In Kandahar, population of child beggars sees alarming growth
KANDAHAR CITY (Pajhwok): The number of child beggars has been on the increase in southern Kandahar province as result of growing unemployment and poverty.
Local officials say no survey has been conducted to determine the exact number of child beggars, but the situation continues to worsen with each passing day.
Minors can be seen on Kandahar roads and streets, asking passengers for money. Mohammad Naeem, 11, recently started begging. He spends the day seeking alms.
Clad in tattered clothes, the barefoot boy told Pajhwok Afghan News: “My father was killed in an explosion. My mother and I recently started begging for survival.”
He said they had never imagined falling on such bad time as long as his father was alive. However, they ran into a host of problems after Naeem’s father passed away.
“I started going to school two years ago, when my father worked as a labourer to feed our family. But my school days were numbered. With my father’s death, all my dreams were shattered,” he added.
He lived for some time with his uncle, but was soon told to fend for himself. “My mother, two sisters and I now live in a ruined house in Kandahar City.
“I beg all day long, making 60 afghanis with which I buy food,” said the boy, whose mother washes clothes and dishes for neighbours. When she has no work, she also goes begging with her son.
“I know begging is not good. Some people abuse us, but we have no other option,” remarked Naeem, who regretted many children like him were robbed of their innocence by poverty.
Niamatullah, 9, is another child, who begs along with his little sister on streets. His father, a drug addict, is a drag on his family: He and his sister have to feed him and other family members.
“Many a night, we don’t go home and sleep in front of shops,” he said.
A resident of Kandahar City, Haji Syed Mohammad, groups of small beggars could be seen in every square of the provincial capital, imploring people for alms.
Begging undermined a child’s personality and harmed his/her future, he said, asking the government to work for addressing the issue of joblessness and preventing skiving.
Provincial Labour and Social Affairs Director Nazar Ali Qate confirmed the number of begging women and children was rising.

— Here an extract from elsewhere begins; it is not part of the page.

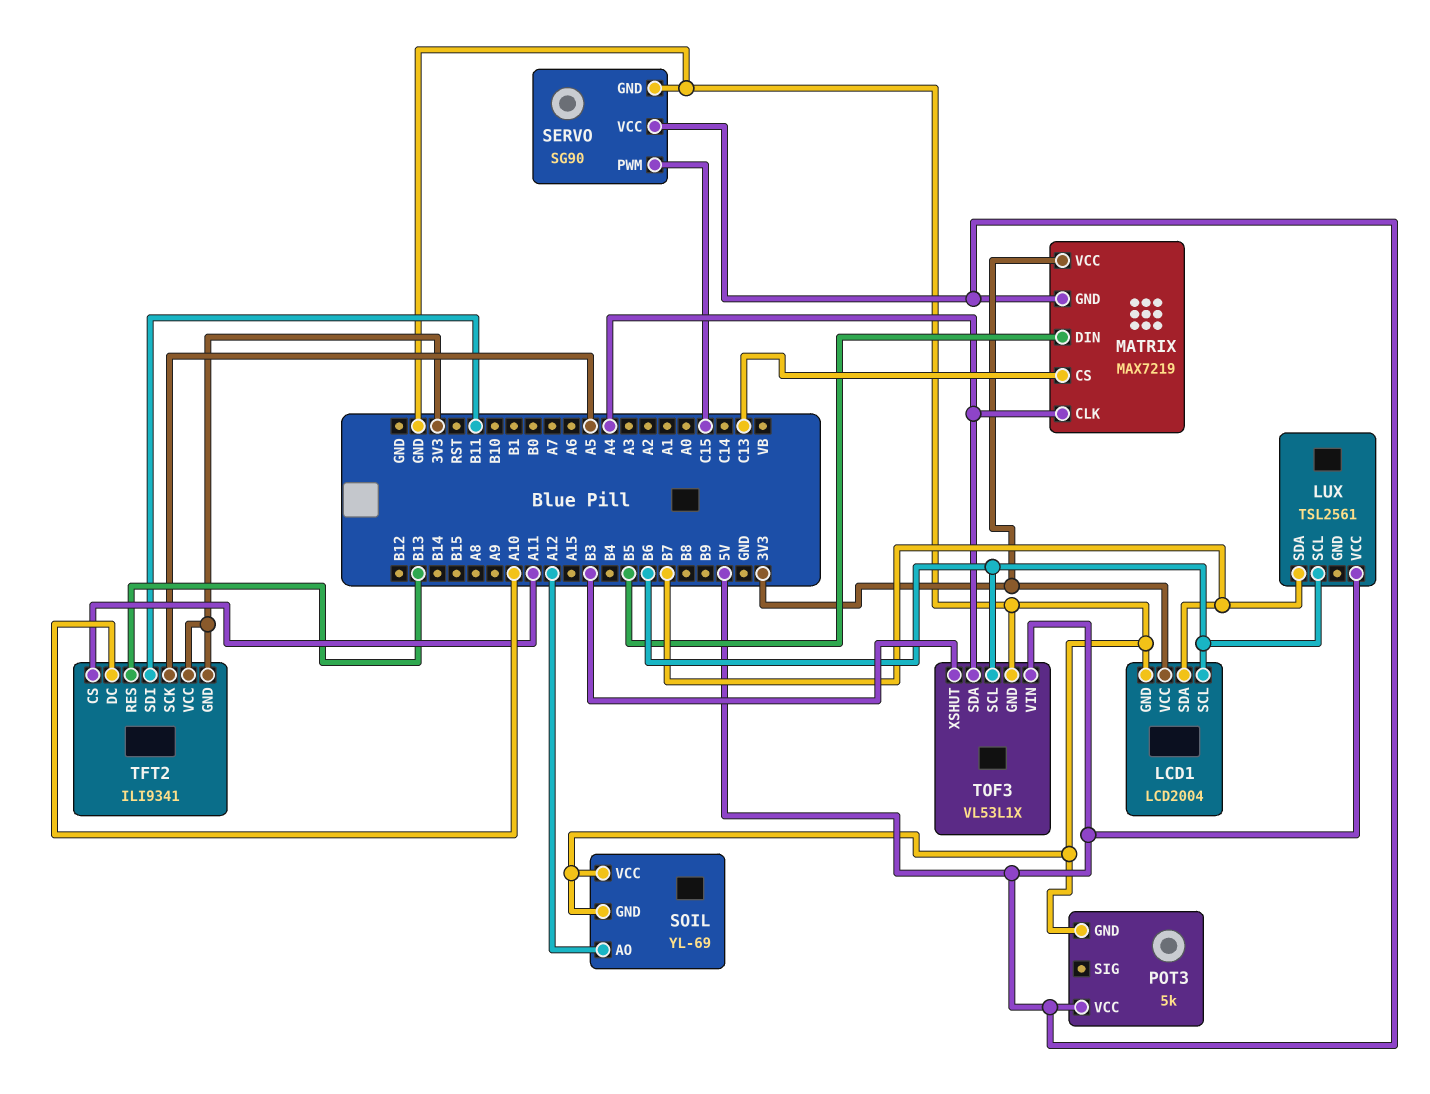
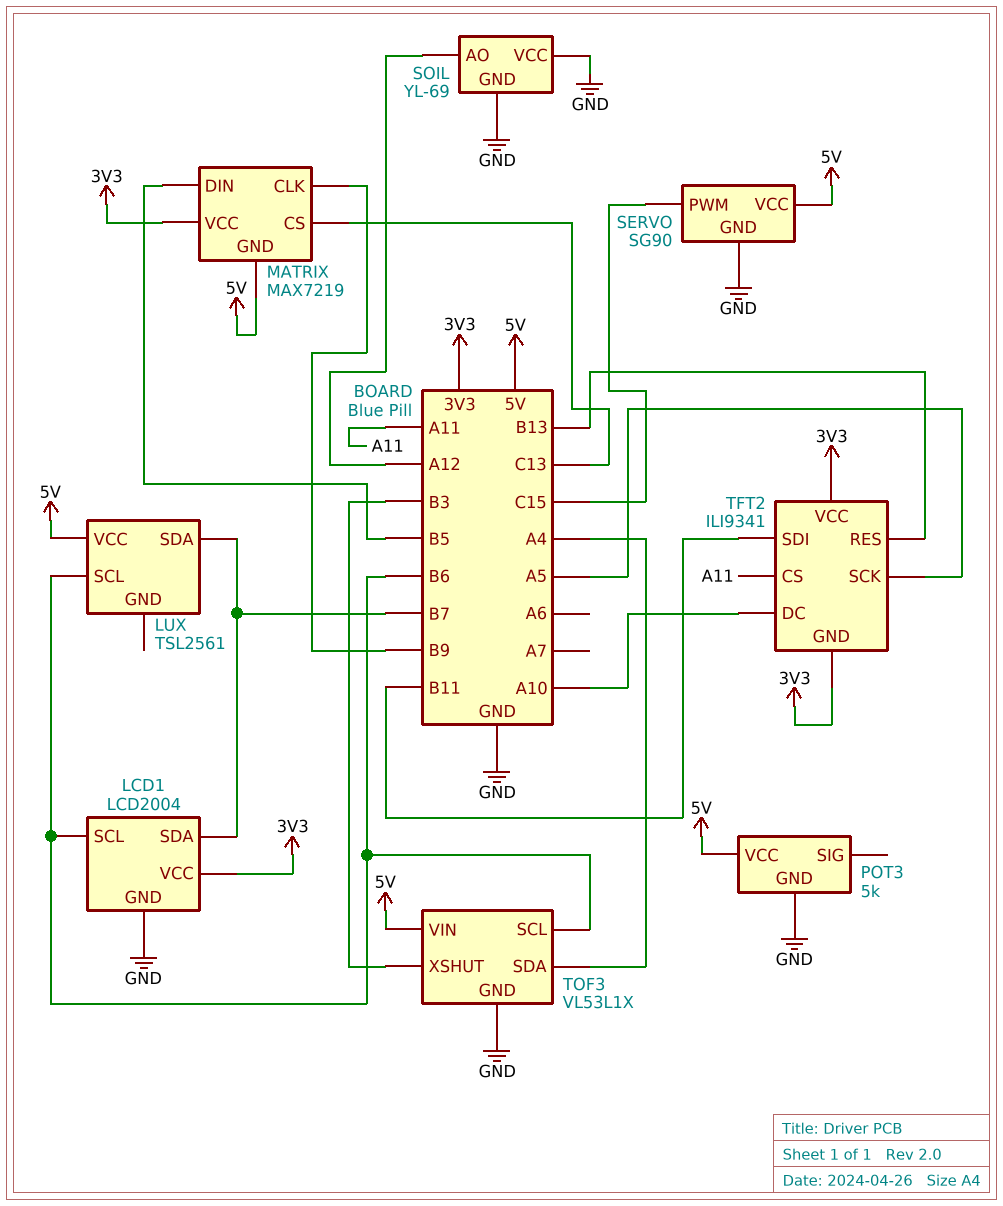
MATRIX pin CLK: A4 -> B9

He said they could not conduct a survey to ascertain the number of beggars or help them due to a shortage of workers and lack of resources. He linked begging to insecurity and joblessness.
“With the job market shrinking after foreign soldiers’ pullout, people are really in bad shape,” Qate said, adding many families had moved from districts to Kandahar City due to insecurity.
Support from the US-led international community and the Afghan government was central to resolving the serious problem, he believed.